Uneven Odds
26 Capítulo 19 - Recomeço - Parte 1
Notas iniciais
Bella POV
Acordei animada, ansiosa e nervosa. Tudo ao mesmo tempo.
Animada por enfim ter a minha família reunida em casa.
Ansiosa por não saber ao certo como tratar Edward agora. Apesar da nossa crescente evolução, sua vinda para cá significava algo muito maior e por mais que estivesse feliz com isso, era uma novidade. Queria ele no mesmo quarto, só que ao mesmo tempo, sentia certa apreensão com tamanha proximidade. Ao menos ele parecia entender isso, tanto que pediu para Irina arrumar o quarto de hóspedes, sem que eu dissesse nada.
E por fim, estava nervosa porque iria passar por mais uma série de exames pela manhã. Meu consolo era que ao voltar, traríamos nosso pequeno Matthew para casa.
Minha vida estava entrando nos trilhos, e por mais que ainda tivesse muito o que ser resolvido e conversado sobre o passado, o mais importante era que estávamos todos juntos.
O café da manhã já era uma prova desse recomeço.
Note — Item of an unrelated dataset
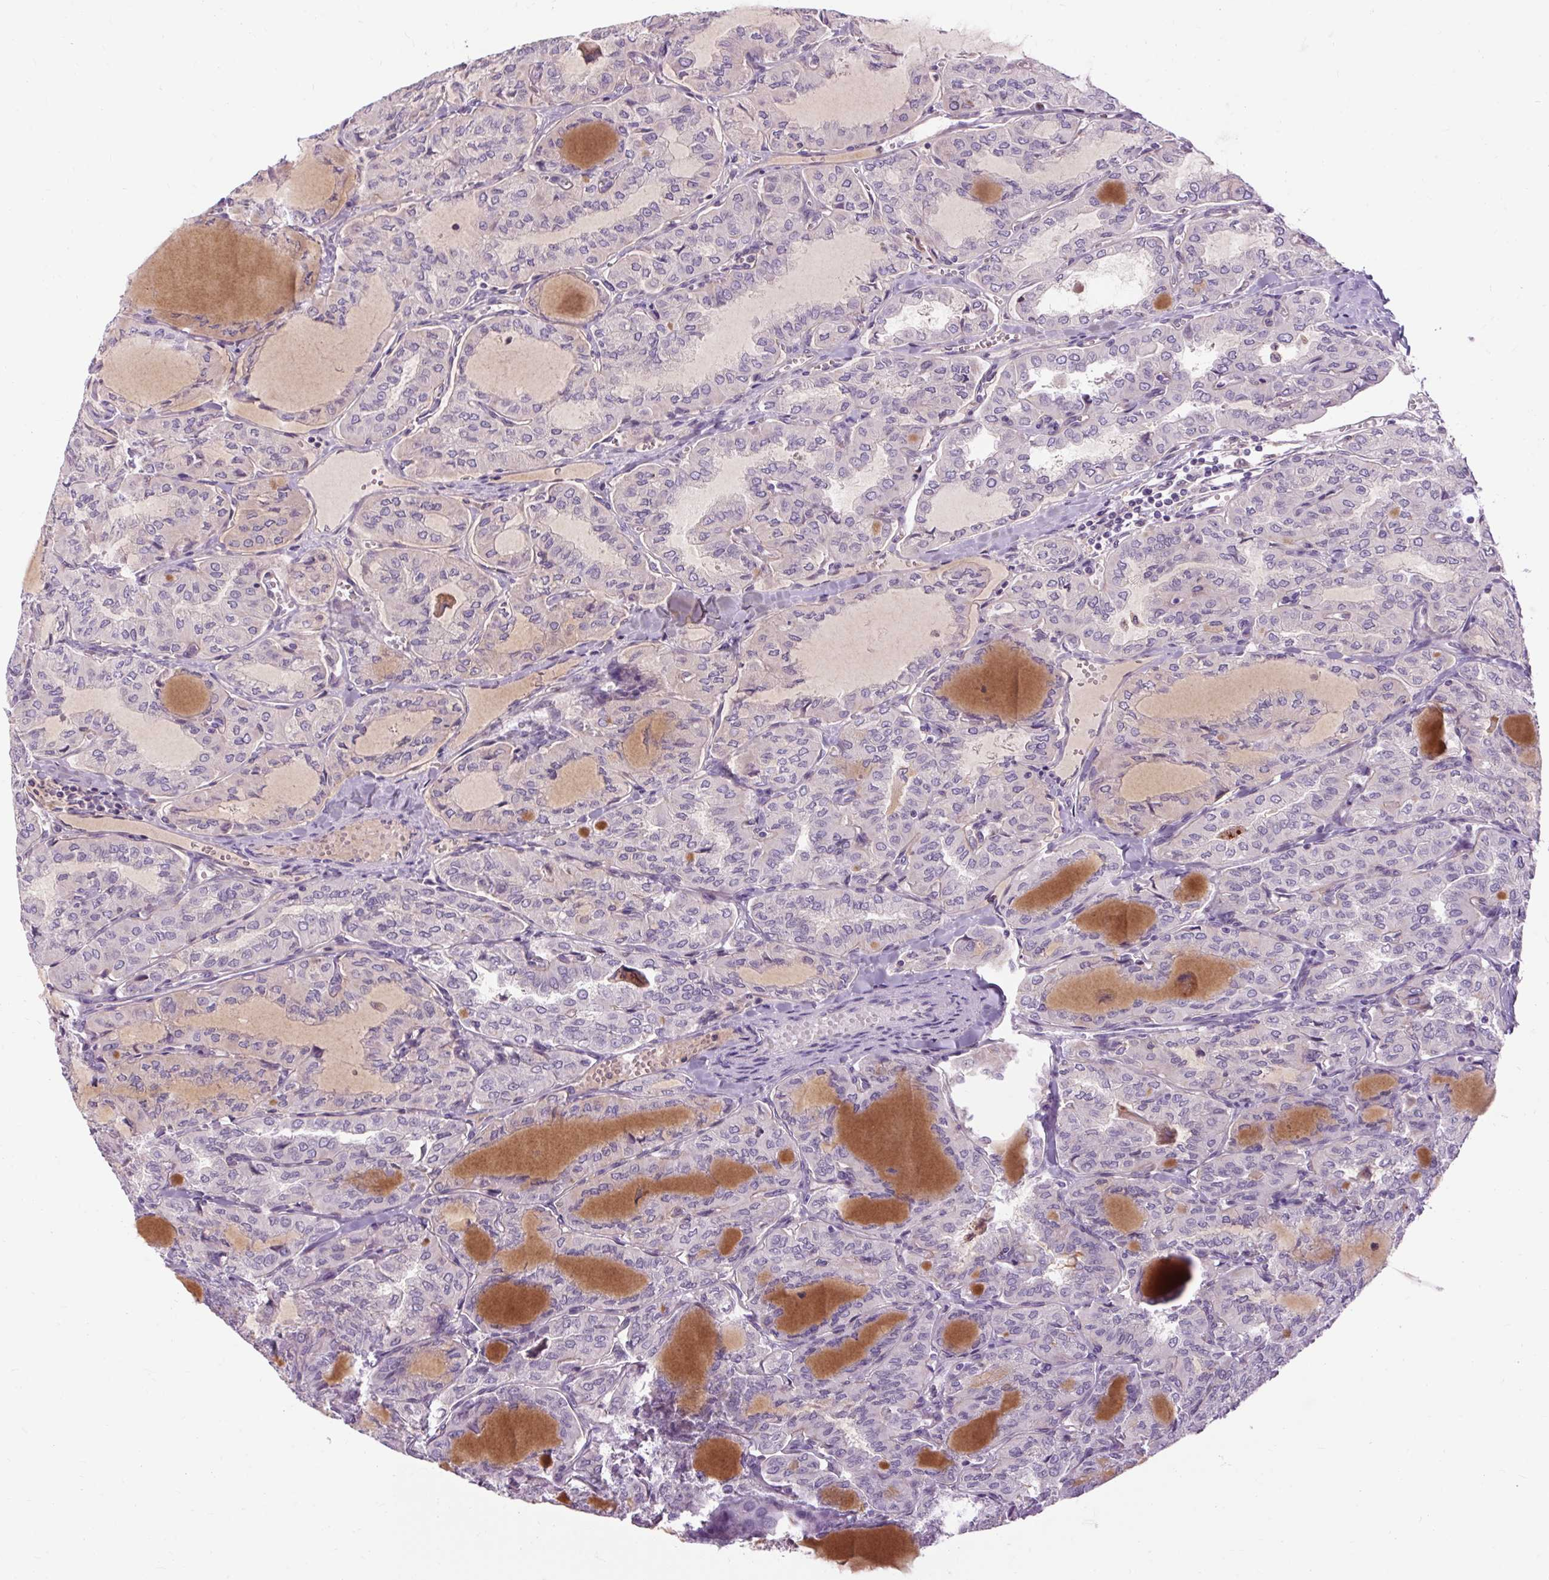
{"staining": {"intensity": "negative", "quantity": "none", "location": "none"}, "tissue": "thyroid cancer", "cell_type": "Tumor cells", "image_type": "cancer", "snomed": [{"axis": "morphology", "description": "Papillary adenocarcinoma, NOS"}, {"axis": "topography", "description": "Thyroid gland"}], "caption": "Tumor cells are negative for brown protein staining in thyroid papillary adenocarcinoma.", "gene": "TM6SF1", "patient": {"sex": "male", "age": 20}}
Anthony não escondia a alegria por estar em casa, assim como Edward, que estava relaxado e completamente a vontade enquanto conversava com minha mãe e Anthony. Tomei minha xicara de chá, sem esconder a satisfação pelo que via na minha frente. Ume verdadeira família. Edward percebeu que os observava e piscou para mim. Sorri e devolvi o gesto. Ele voltou a atenção ao que Anthony falava, sem parar de sorrir.
Aliás, nosso filho, não parou de falar um só segundo desde que acordou, nunca tinha visto ele tão elétrico. No caminho para a escola, contava sobre os colegas e o que iriam fazer naquele dia. Sua animação só pareceu decair quando nos despedimos.
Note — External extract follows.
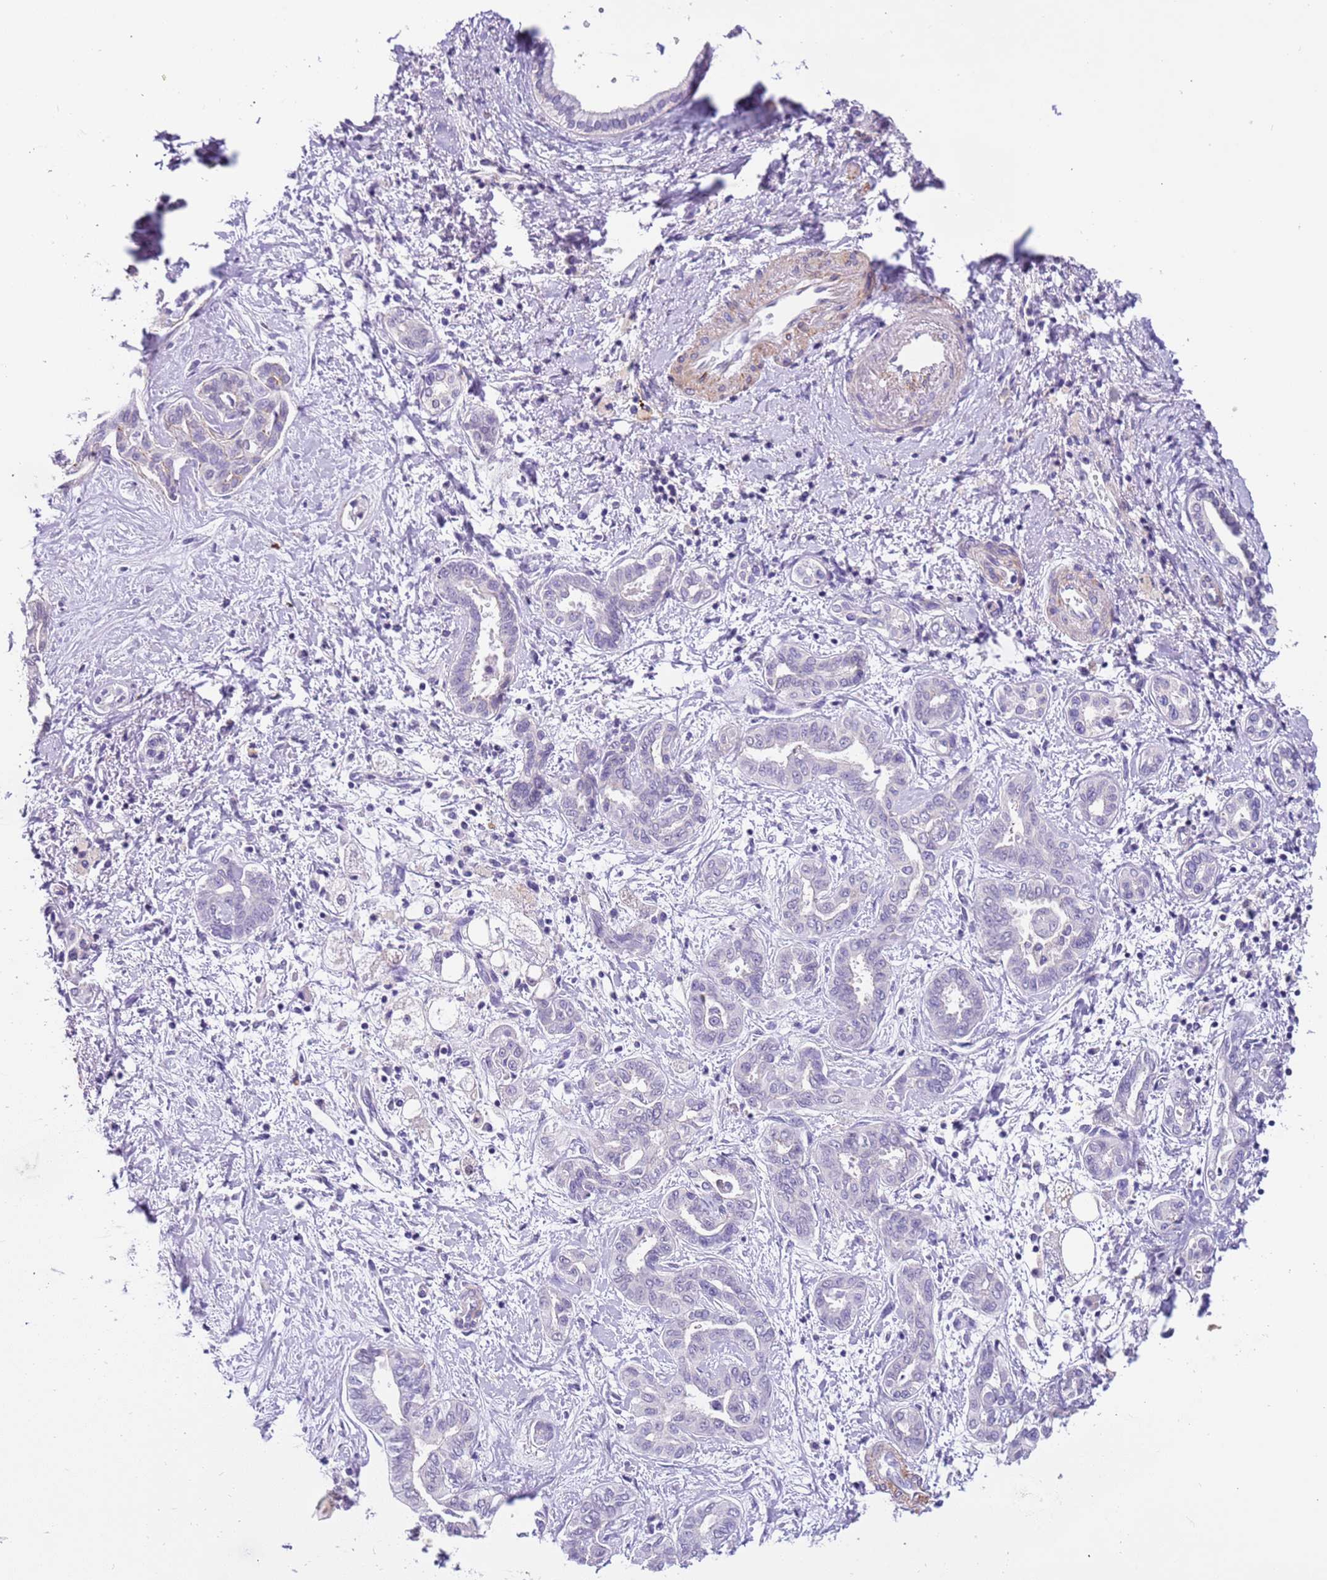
{"staining": {"intensity": "negative", "quantity": "none", "location": "none"}, "tissue": "liver cancer", "cell_type": "Tumor cells", "image_type": "cancer", "snomed": [{"axis": "morphology", "description": "Cholangiocarcinoma"}, {"axis": "topography", "description": "Liver"}], "caption": "Immunohistochemistry histopathology image of neoplastic tissue: human liver cholangiocarcinoma stained with DAB demonstrates no significant protein positivity in tumor cells.", "gene": "PCGF2", "patient": {"sex": "female", "age": 77}}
– Vocês estão indo no hospital? — perguntou reticente.
– Sim, filho. Vamos buscar seu irmão — Edward respondeu. Anthony assentiu e olhou para mim preocupado.
– Mamãe, você vai ficar lá de novo? — sorri, afagando seu rosto.
– Não, meu bem. Estarei em casa junto com o Matt esperando por você. Agora me dá um super beijo — ele sorriu e me deu um beijo estalado. Edward fez cara de coitado e Anthony riu, beijando o pai também.
Precisávamos aproveitar muito esses momentos, já que não ia demorar para ele sentir vergonha desses gestos de carinho.
Anthony desceu do carro, acenou e correu para dentro da escola. Edward e eu ainda ficamos alguns segundos ali. Não era a primeira vez que o levava para a escola, mas era a primeira que estava com Edward e isso tinha um significado a mais.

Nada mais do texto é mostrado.